Le immagini ottenute da Giedd con la tecnica della risonanza magnetica hanno mostrato che, durante l’adolescenza, lo sviluppo della materia grigia (termine tecnico, e non colloquiale, con cui si indicano strutture amielitiche come gli alberi dendritici, i corpi cellulari dei neuroni e certi tipi di assoni) non è costante in tutto il cervello, ma vi è un disallineamento temporale nella maturazione di certe aree deputate a svolgere compiti diversi.
Durante la pubertà, ossia tra i 10 e i 12 anni, l’esplosione ormonale provoca la maturazione del sistema limbico, responsabile delle emozioni e dell’istinto; la corteccia prefrontale, invece, si sviluppa più lentamente, e non raggiunge le condizioni tipiche di un cervello adulto prima dei 20 o addirittura dei 25 anni.
La corteccia prefrontale è deputata a varie funzioni: il controllo degli impulsi e delle emozioni, la capacità di pianificare e organizzare, l’interazione con i nostri simili e tutto ciò che si tende a chiamare il comune buon senso. Una caratteristica importante della corteccia prefrontale è l’abilità di formulare ipotesi e testare teorie, capacità favorita dall’evoluzione per la sua funzione protettiva, senza la quale, prima di agire, non saremmo in grado di immaginare (e valutare) le possibili conseguenze dei nostri comportamenti.

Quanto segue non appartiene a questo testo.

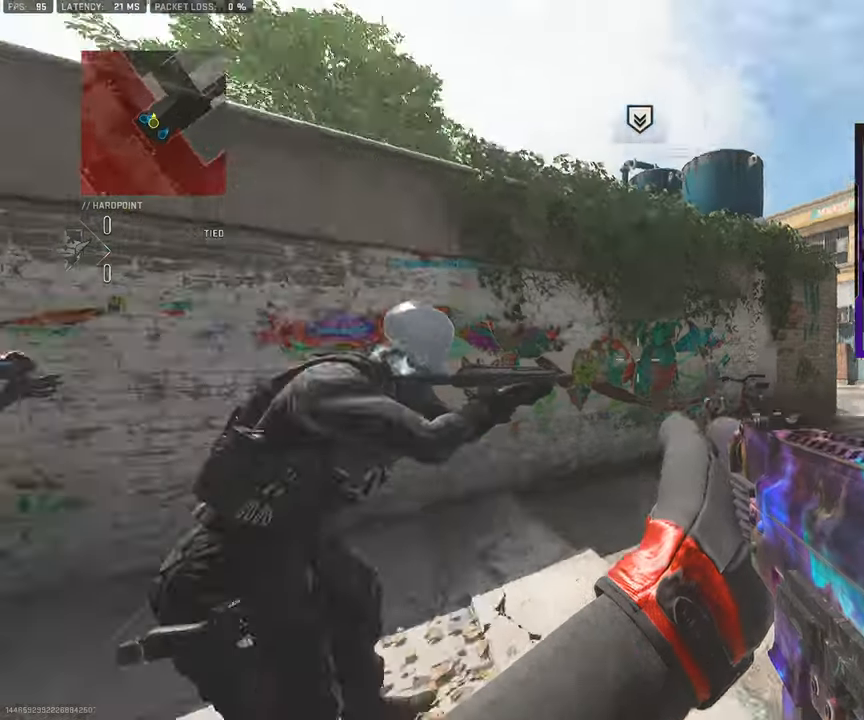
{"buttons": [], "left_stick": "center", "right_stick": "center", "events": [[100, "right_stick", "center"], [367, "right_stick", "down-right"], [500, "right_stick", "center"]]}
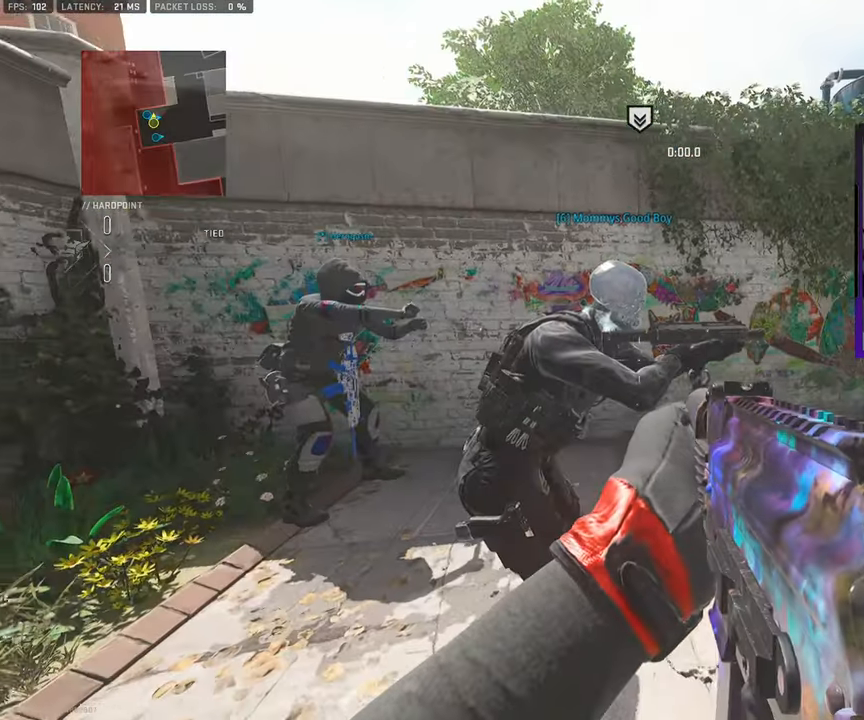
{"buttons": [], "left_stick": "center", "right_stick": "left", "events": [[450, "right_stick", "left"]]}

Quando riceve informazioni dal mondo esterno, di qualunque tipo esse siano, pertanto, un adolescente non le organizza e non le comprende nello stesso modo degli adulti. A causa del disallineamento temporale fra lo sviluppo del sistema limbico e quello della corteccia prefrontale, a sedici anni siamo letteralmente in balìa delle nostre emozioni, particolarmente intense a causa degli scombussolamenti ormonali legati a un sistema limbico in pieno rafforzamento, ma non siamo ancora in grado di controllarle appieno, per colpa di una corteccia prefrontale per così dire sottosviluppata.
Ecco perché non proveremo più quello che provavamo a sedici anni: perché ora che l’adolescenza è finita da tempo il nostro cervello è qualcosa di significativamente diverso, più equilibrato, che spesso non è nemmeno più capace di generare nei ricordi il subbuglio di emozioni urlate al megafono nella nostra testa – sempre nei momenti meno opportuni.
Tutto ciò, probabilmente, si riflette anche nella proverbiale frase che caratterizza il rapporto adulti – ragazzi: “Tu non mi capisci“. E non soltanto è perfettamente vero, ma è altrettanto vero che, se per magia mi ritrovassi davanti la me stessa di quando avevo sedici anni, non potremmo fare a meno di dirci l’un l’altra esattamente la stessa cosa.